FAQs - Using TimescaleDB

FAQs - Using TimescaleDB

What can I use TimescaleDB for?

TimescaleDB is ideal for time-series workloads that would benefit from a SQL interface. SQL carries a variety of benefits: a query language that most developers already know; rich set of functions and utilities; and a broad ecosystem of tools, connectors, and visualization options. Also, since SQL JOINS are natively supported in TimescaleDB, data from different sources can be combined at query time (for example, combining relational data stored in PostgreSQL tables with time-series data stored in TimescaleDB hypertables). This ability to store relational data alongside time-series data enables developers to simplify their stack, potentially reducing complex polyglot architectures to a single operational analytical database.

Owing to these advantages, TimescaleDB is currently deployed across a variety of industries, including manufacturing, energy, utilities, mining, oil and gas, finance, ad tech, smart spaces, and more.

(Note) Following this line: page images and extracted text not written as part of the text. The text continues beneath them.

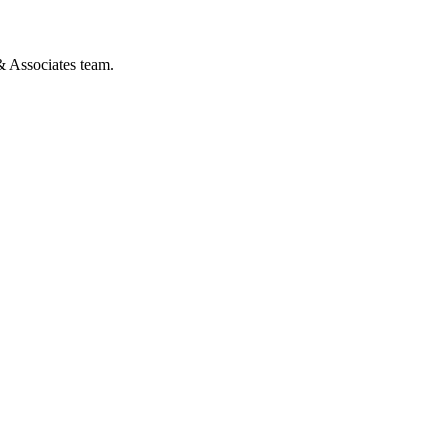
& Associates team.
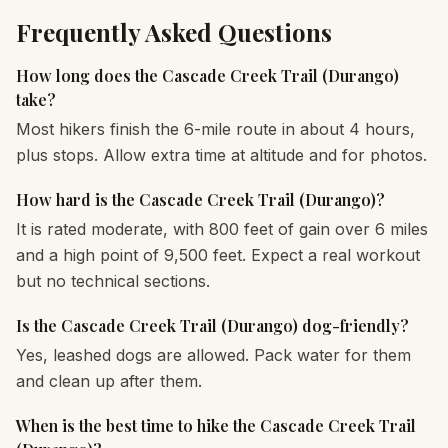
Frequently Asked Questions
How long does the Cascade Creek Trail (Durango)
take?
Most hikers finish the 6-mile route in about 4 hours,
plus stops. Allow extra time at altitude and for photos.
How hard is the Cascade Creek Trail (Durango)?
It is rated moderate, with 800 feet of gain over 6 miles
and a high point of 9,500 feet. Expect a real workout
but no technical sections.
Is the Cascade Creek Trail (Durango) dog-friendly?
Yes, leashed dogs are allowed. Pack water for them
and clean up after them.
When is the best time to hike the Cascade Creek Trail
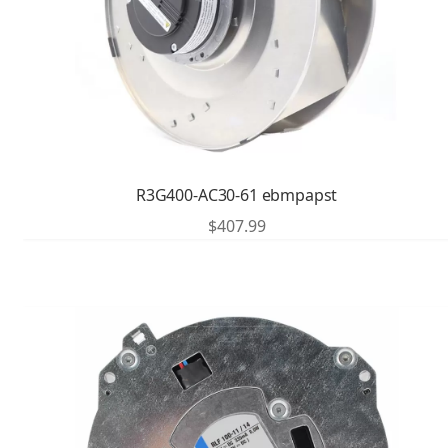
R3G400-AC30-61 ebmpapst
$
407.99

Use cases include complex monitoring and analytics; predicting the performance and behavior of applications, models, consumers and connected machines; powering operational analytical workflows and dashboards; and QA and performance testing.

How do I write data?

Just via normal SQL, but here are some insert examples.

How do I read data?

Just via normal SQL, but here are some query examples.

What are my compression options?

Since v1.5, TimescaleDB has supported native compression that uses a hybrid row/columnar approach combined with type-specific compression algorithms (for example, different compression algorithms for timestamps, integers, floats, strings, or other data). Many users see between a 90-98% reduction in their storage footprint, leading to significant cost savings (and other query performance improvements). Note that compression must be explicitly turned on and configured for a hypertable; compression is off by default. For more details about how to use TimescaleDB compression, please see our compression docs or a longer technical deep-dive on our blog.

How far can TimescaleDB scale?

In our internal benchmarks on standard cloud VMs, we regularly test single-node TimescaleDB to hundreds of terabytes of data, while sustaining insert rates of 100-200k rows / second (1-2 million metric inserts / second). Multi-node TimescaleDB can scale to 10+ million metric inserts / second, and store petabytes of data. You can read more about insert and query benchmarks for multi-node TimescaleDB.

TimescaleDB is designed to combine the scalability of popular NoSQL databases with the native query complexity supported by RDBMS systems. Read on for more details on clustering.

How does TimescaleDB scale?

TimescaleDB’s architecture leverages two key properties of time-series data:

Time-series data is largely immutable. New data continually arrives, typically as writes (inserts) to the latest time intervals, not as updates to existing records.
Workloads have a natural partitioning across both time and space.

TimescaleDB leverages these properties by automatically partitioning data into two-dimensional chunks that operate like smaller PostgreSQL tables, performing operations and optimizing query planning across all chunks. This partitioning of the data into chunks ensures that recent tables’ indexes are kept in memory as data is inserted into the database. Yet all this complexity is abstracted away from the user and they are exposed to a single table interface (a “hypertable”) that functions exactly as a normal table in PostgreSQL does. For more information, see this blog post: Time-series data: Why (and how) to use a relational database instead of NoSQL.

What are hypertables and chunks?

Our documentation describes these design elements in more depth.

How should I configure chunking?

See the Best Practices section of our documentation.

How are hypertable chunks determined across the space dimension?

All hypertable chunks are partitioned automatically across time, which is necessary for right-sizing the chunks such that the B-trees for a table’s indexes can reside in memory during inserts to avoid thrashing that would otherwise occur while modifying arbitrary locations in those trees. In addition, the user has the option when creating the hypertable to partition across the space dimension (partition key) on something like a device id, customer id, or other unique id. Space partitions use hashing: Every distinct item is hashed to one of N buckets. The main purpose of space partitioning is to enable parallel I/O to the same time interval or to build smaller tables when regularly performing a range query for a single device/customer/ticker. For more details on space partitioning, see Best Practices.